Great suggestions from everyone, Dennis. We have been to both London and Paris many times and the recommendations to walk as much as you can or take the Tube or Metro are spot-on. One place we usually visited in London (after initially stumbling upon it while meandering)---the Grenadier---it is an old pub in Belgravia and is steeped in history. It tends not to be on the tourist lists because it is off the beaten path. Well worth having a pint or two there. Hope you and Lisa have a wonderful trip!

----------


## Dennis

> My father thought it was great at the end of WWII . . . in the meantime, I think it has become a tired tourist stop.



LOL...thanks, Dennis!

----------


## Dennis

One place we usually visited in London (after initially stumbling upon it while meandering)---the Grenadier---it is an old pub in Belgravia and is steeped in history. It tends not to be on the tourist lists because it is off the beaten path. Well worth having a pint or two there. Hope you and Lisa have a wonderful trip!

Less than 2 miles from our hotel.

Noted!

Thanks!

----------


## stbartshopper

Dennis- These are our Paris recommendations- 

Cafe Constant (Great for lunch), 01 75 82 08 07, 
Le Violon D'Ingres (Dinner- our favorite), 01 45 55 15 05, 
Le Cinq (Very fancy) 01 49 52 70 70,
Le Train Bleu (The train station we told you about- a must for lunch or dinner), 01 43 43 09 06, 
Le Relais de L'Ile (This one you will enjoy), 01 46 34 72 34, 
La Fontaine de Mars (great seafood- a lot of locals), 01 47 05 46 44, 
Marius (Way off of the beaten path- a wonderful neighborhood restaurant only Parisians know about- we are going back here), 01 46 51 67 80,
L'Espadon at the Ritz Hotel (Fancy and expensive but good) , 
and a fun place for the family is Le Refuge de Fondues (cash only), 01 42 55 22 65- this is very informal- you literally climb over tables to get to your seats- mostly young people- very inexpensive.

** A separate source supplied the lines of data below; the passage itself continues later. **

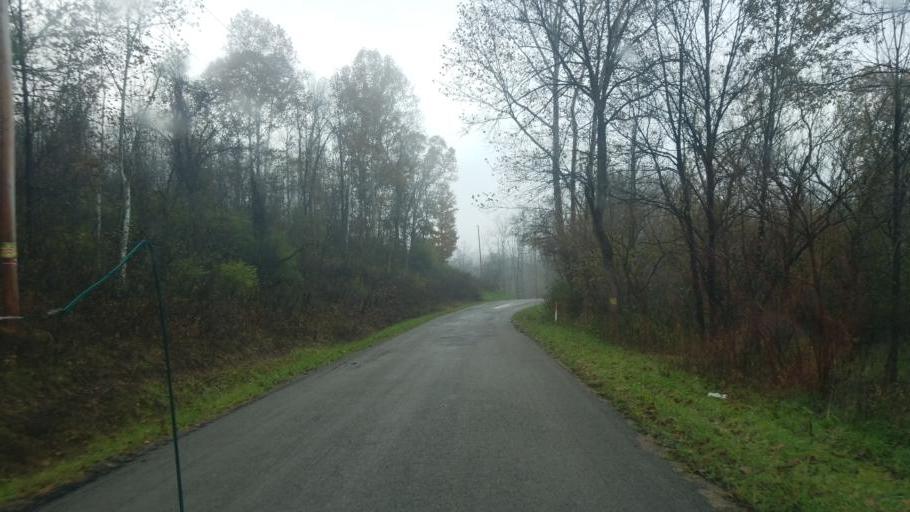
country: US
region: Ohio
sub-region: Athens County
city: Glouster
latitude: 39.4524
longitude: -81.9262
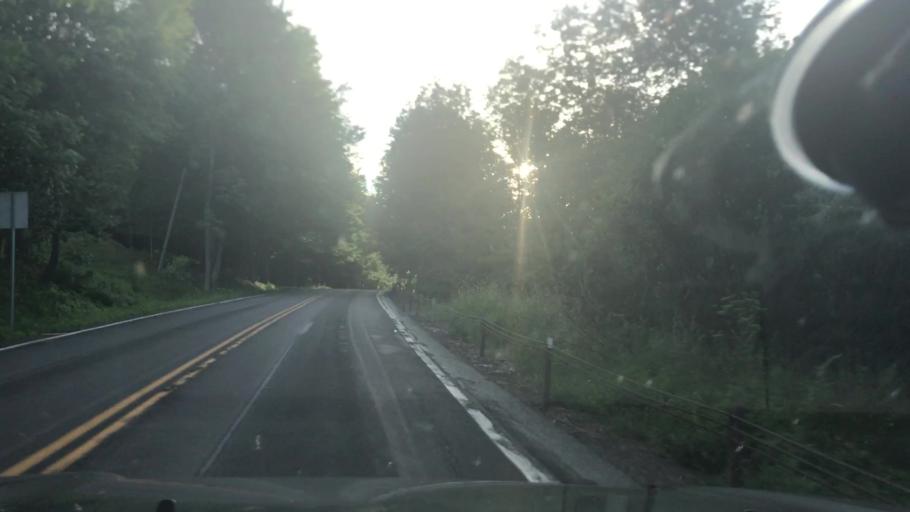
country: US
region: New York
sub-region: Otsego County
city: Unadilla
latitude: 42.3386
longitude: -75.2498
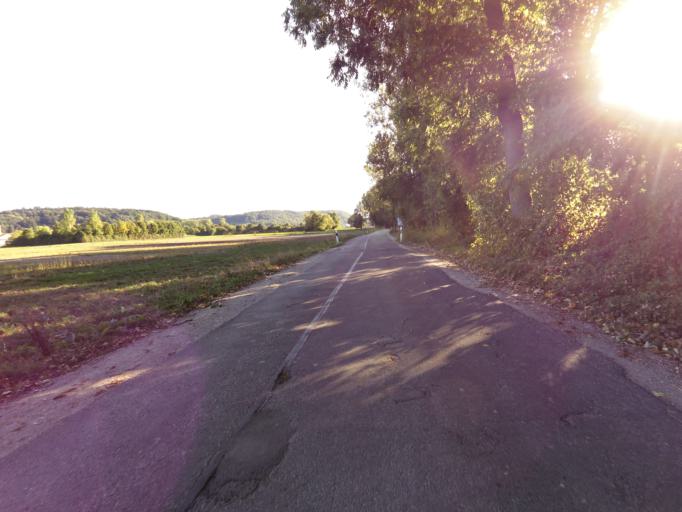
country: DE
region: Bavaria
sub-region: Lower Bavaria
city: Ergolding
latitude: 48.5619
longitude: 12.1947
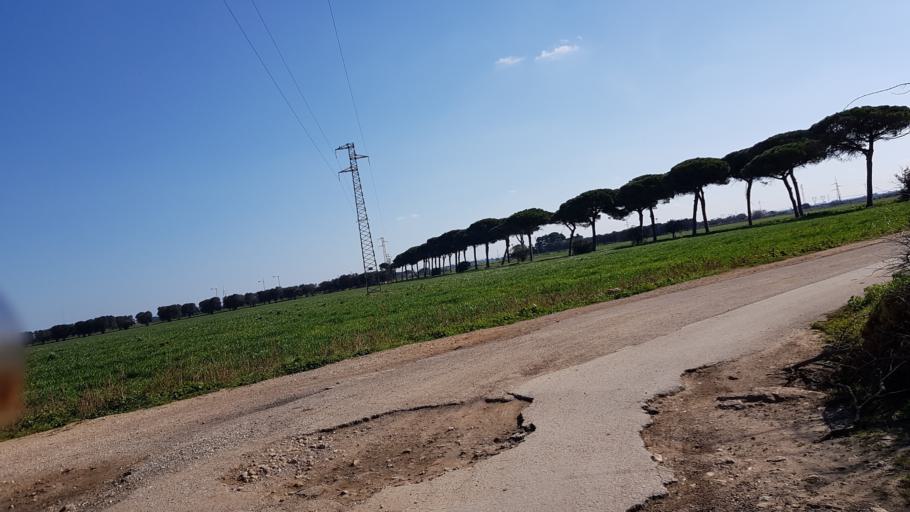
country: IT
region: Apulia
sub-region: Provincia di Brindisi
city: Mesagne
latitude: 40.6207
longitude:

The Museum Nissim Camondo and Marmotton are excellent.

----------


## stbartshopper

The Square in London is very good but bring your wallet-

https://www.squarerestaurant.com

----------


## ccg

Dennis - Great way to end 2018 and start 2019.  I went to the Moulin Rouge when I was 18, more than a few years ago. :)  I went with my uncle, who is Parisian, and some of his friends just for the show.  He thought it would be fun, and it was.  In my opinion, there are definitely things that you just should do when you visit a new place.  I still have the magnum bottle that we had that night.  My kids laugh at me for keeping it.  It is a great memory!

The next time I went to Paris, I made Bill go to see Jim Morrison's grave.  Definitely DON'T do that!  It was a huge waste of time.  The cemetery is beautiful, though, with lots of history.  Versailles is a must if you have time.  I loved Musee D'orsay!!!  That is another must see.  My mom and daughter enjoyed a boat ride down the Seine.  They did not take the dinner cruise.

In London, be sure to get fish and chips from a street vendor.  Delicious street food.  Stratford-On-Avon for a Shakespeare play is also worth the time.

Enjoy!!

Charlotte

----------


## Dennis

Thanks, Charlotte.

The Lizard King was not on the agenda.

Versailles is.

----------